正常圧水頭症は60才台以降、とくに70~80才台に多い疾患で、男性にやや多いと言われ、歩行障害、認知障害、排尿障害が正常圧水頭症の三大徴候とされています。正常圧水頭症は認知症の5%程度を占めると考えられ、認知症の原因疾患として強調されてきました。しかし、実際には歩行障害が最も初期から生じることが多いため、歩行困難を来す疾患という見方で捉えることが必要です。

歩行障害

  • 足が上げにくい、小刻み
  • 左右の歩隔が広く、前後の歩幅は小さい
  • ふらつく、よたよた
  • 方向転換できない
  • 止まりにくい

認知障害

  • 意欲や自発性が低下する
  • 一日中ボーっとしている
  • 呼びかけても反応が遅い

排尿障害

  • トイレが近い
  • 間に合わない

診断・検査

上記のような症状を確認します。パーキンソン病、進行性核上性麻痺、多系統萎縮症などすくみ足を生じる疾患、脊柱管狭窄症や慢性動脈閉塞症など歩行困難を来す疾患、アルツハイマー型認知症、脳血管性認知症、レビー小体型認知症など認知障害を来す疾患などとの鑑別が必要となります。また、これらの疾患が正常圧水頭症としばしば合併して共存します。

頭部CT・MRI

脳脊髄液が出てくる脳室という部屋が拡大します。また脳脊髄液が流れているくも膜下腔がシルビウス裂以下では拡大しているのに高位円蓋部では縮小しているという不均衡な拡大が特徴とされます。

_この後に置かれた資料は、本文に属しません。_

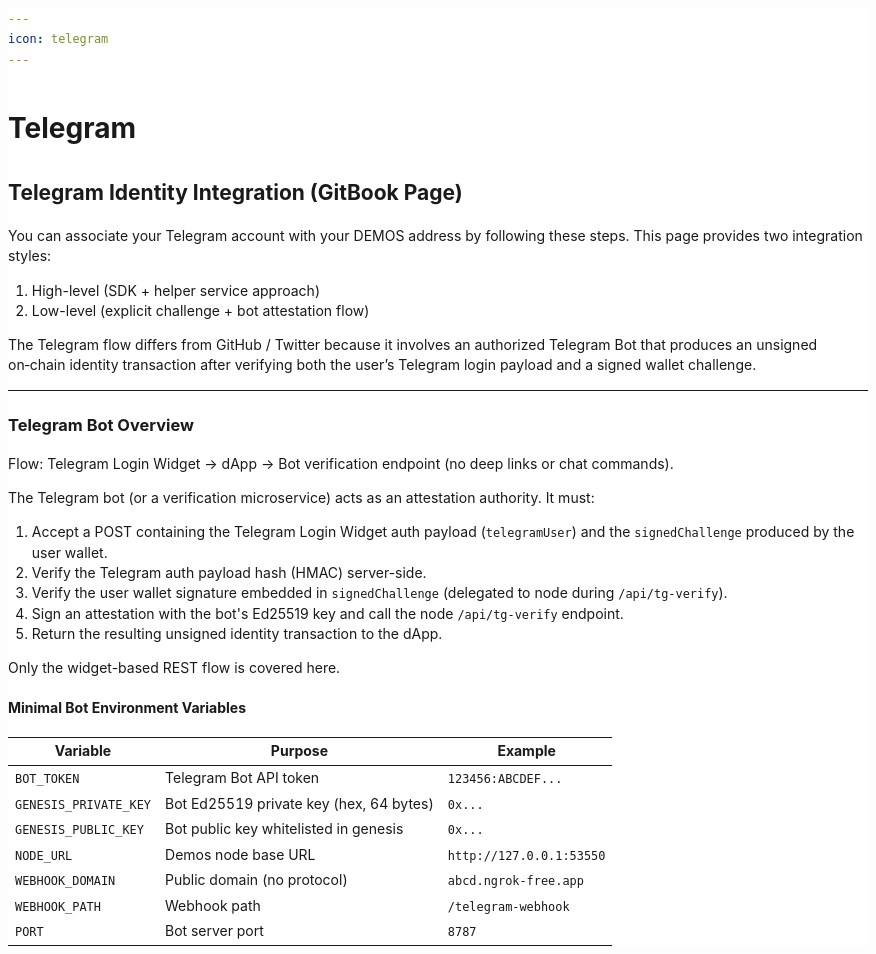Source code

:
 ```yaml
---
icon: telegram
---
```


# Telegram

## Telegram Identity Integration (GitBook Page)

You can associate your Telegram account with your DEMOS address by following these steps. This page provides two integration styles:

1. High-level (SDK + helper service approach)
2. Low-level (explicit challenge + bot attestation flow)

The Telegram flow differs from GitHub / Twitter because it involves an authorized Telegram Bot that produces an unsigned on‑chain identity transaction after verifying both the user’s Telegram login payload and a signed wallet challenge.

***

### Telegram Bot Overview

Flow: Telegram Login Widget → dApp → Bot verification endpoint (no deep links or chat commands).

The Telegram bot (or a verification microservice) acts as an attestation authority. It must:

1. Accept a POST containing the Telegram Login Widget auth payload (`telegramUser`) and the `signedChallenge` produced by the user wallet.
2. Verify the Telegram auth payload hash (HMAC) server-side.
3. Verify the user wallet signature embedded in `signedChallenge` (delegated to node during `/api/tg-verify`).
4. Sign an attestation with the bot's Ed25519 key and call the node `/api/tg-verify` endpoint.
5. Return the resulting unsigned identity transaction to the dApp.

Only the widget-based REST flow is covered here.

#### Minimal Bot Environment Variables

| Variable              | Purpose                                 | Example                  |
| --------------------- | --------------------------------------- | ------------------------ |
| `BOT_TOKEN`           | Telegram Bot API token                  | `123456:ABCDEF...`       |
| `GENESIS_PRIVATE_KEY` | Bot Ed25519 private key (hex, 64 bytes) | `0x...`                  |
| `GENESIS_PUBLIC_KEY`  | Bot public key whitelisted in genesis   | `0x...`                  |
| `NODE_URL`            | Demos node base URL                     | `http://127.0.0.1:53550` |
| `WEBHOOK_DOMAIN`      | Public domain (no protocol)             | `abcd.ngrok-free.app`    |
| `WEBHOOK_PATH`        | Webhook path                            | `/telegram-webhook`      |
| `PORT`                | Bot server port                         | `8787`                   |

特発性正常圧水頭症診療ガイドライン2011改訂版より引用

髄液排除試験(タップテスト)

腰に針を刺して腰椎から脳脊髄液を排除して症状が改善するかどうかをみる試験です。正常圧水頭症では髄液排除試験によって歩行状態が良くなったり、反応が素早くなって元気が出たり、尿失禁が減ったりといった変化が現れます。ただし、数回の試験では変化が現れないこともあります。

治療

正常圧水頭症の治療には脳脊髄液の新たな循環路を作る手術が必要となります。頭部の脳室へカテーテルを挿入し、カテーテルを皮下に通して腹腔内に留置する脳室腹腔シャント術と腰から腰椎にカテーテルを挿入して、カテーテルを腹腔内に留置する腰椎腹腔シャント術が一般的に行われています。手術によって何らかの改善が得られる確率は50-90%と報告されています。